Extracted page text data:

——

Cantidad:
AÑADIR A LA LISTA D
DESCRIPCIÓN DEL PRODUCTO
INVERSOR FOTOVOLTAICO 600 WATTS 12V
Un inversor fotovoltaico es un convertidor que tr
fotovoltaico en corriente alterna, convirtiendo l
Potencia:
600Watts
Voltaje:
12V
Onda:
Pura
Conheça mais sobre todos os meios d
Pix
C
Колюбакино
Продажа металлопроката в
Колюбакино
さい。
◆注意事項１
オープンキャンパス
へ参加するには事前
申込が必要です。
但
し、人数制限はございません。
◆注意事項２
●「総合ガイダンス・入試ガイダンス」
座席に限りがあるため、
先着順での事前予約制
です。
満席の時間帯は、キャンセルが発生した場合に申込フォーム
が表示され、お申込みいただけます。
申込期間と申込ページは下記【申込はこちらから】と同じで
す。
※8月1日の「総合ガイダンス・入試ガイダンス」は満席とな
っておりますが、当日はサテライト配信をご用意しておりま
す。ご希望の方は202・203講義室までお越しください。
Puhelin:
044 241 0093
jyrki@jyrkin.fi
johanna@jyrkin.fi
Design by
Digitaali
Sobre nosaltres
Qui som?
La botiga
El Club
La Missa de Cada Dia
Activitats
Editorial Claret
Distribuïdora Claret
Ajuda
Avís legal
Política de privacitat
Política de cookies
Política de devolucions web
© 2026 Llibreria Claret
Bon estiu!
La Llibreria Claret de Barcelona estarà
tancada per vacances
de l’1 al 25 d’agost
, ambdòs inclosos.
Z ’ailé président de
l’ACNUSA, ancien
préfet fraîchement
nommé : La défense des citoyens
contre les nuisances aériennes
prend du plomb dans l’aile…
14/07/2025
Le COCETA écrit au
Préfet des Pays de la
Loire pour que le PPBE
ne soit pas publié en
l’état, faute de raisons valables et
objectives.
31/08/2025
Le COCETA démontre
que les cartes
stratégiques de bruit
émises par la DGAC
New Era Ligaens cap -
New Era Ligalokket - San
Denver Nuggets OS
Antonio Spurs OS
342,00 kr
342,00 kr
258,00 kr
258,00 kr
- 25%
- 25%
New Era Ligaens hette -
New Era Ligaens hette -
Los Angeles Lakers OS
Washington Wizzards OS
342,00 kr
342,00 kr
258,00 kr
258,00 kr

——

WHAT TO PRODUCE – Return each line above precisely as written.

EXERCISE OUTPUT –
Cantidad:
AÑADIR A LA LISTA D
DESCRIPCIÓN DEL PRODUCTO
INVERSOR FOTOVOLTAICO 600 WATTS 12V
Un inversor fotovoltaico es un convertidor que tr
fotovoltaico en corriente alterna, convirtiendo l
Potencia:
600Watts
Voltaje:
12V
Onda:
Pura
Conheça mais sobre todos os meios d
Pix
C
Колюбакино
Продажа металлопроката в
Колюбакино
さい。
◆注意事項１
オープンキャンパス
へ参加するには事前
申込が必要です。
但
し、人数制限はございません。
◆注意事項２
●「総合ガイダンス・入試ガイダンス」
座席に限りがあるため、
先着順での事前予約制
です。
満席の時間帯は、キャンセルが発生した場合に申込フォーム
が表示され、お申込みいただけます。
申込期間と申込ページは下記【申込はこちらから】と同じで
す。
※8月1日の「総合ガイダンス・入試ガイダンス」は満席とな
っておりますが、当日はサテライト配信をご用意しておりま
す。ご希望の方は202・203講義室までお越しください。
Puhelin:
044 241 0093
jyrki@jyrkin.fi
johanna@jyrkin.fi
Design by
Digitaali
Sobre nosaltres
Qui som?
La botiga
El Club
La Missa de Cada Dia
Activitats
Editorial Claret
Distribuïdora Claret
Ajuda
Avís legal
Política de privacitat
Política de cookies
Política de devolucions web
© 2026 Llibreria Claret
Bon estiu!
La Llibreria Claret de Barcelona estarà
tancada per vacances
de l’1 al 25 d’agost
, ambdòs inclosos.
Z ’ailé président de
l’ACNUSA, ancien
préfet fraîchement
nommé : La défense des citoyens
contre les nuisances aériennes
prend du plomb dans l’aile…
14/07/2025
Le COCETA écrit au
Préfet des Pays de la
Loire pour que le PPBE
ne soit pas publié en
l’état, faute de raisons valables et
objectives.
31/08/2025
Le COCETA démontre
que les cartes
stratégiques de bruit
émises par la DGAC
New Era Ligaens cap -
New Era Ligalokket - San
Denver Nuggets OS
Antonio Spurs OS
342,00 kr
342,00 kr
258,00 kr
258,00 kr
- 25%
- 25%
New Era Ligaens hette -
New Era Ligaens hette -
Los Angeles Lakers OS
Washington Wizzards OS
342,00 kr
342,00 kr
258,00 kr
258,00 kr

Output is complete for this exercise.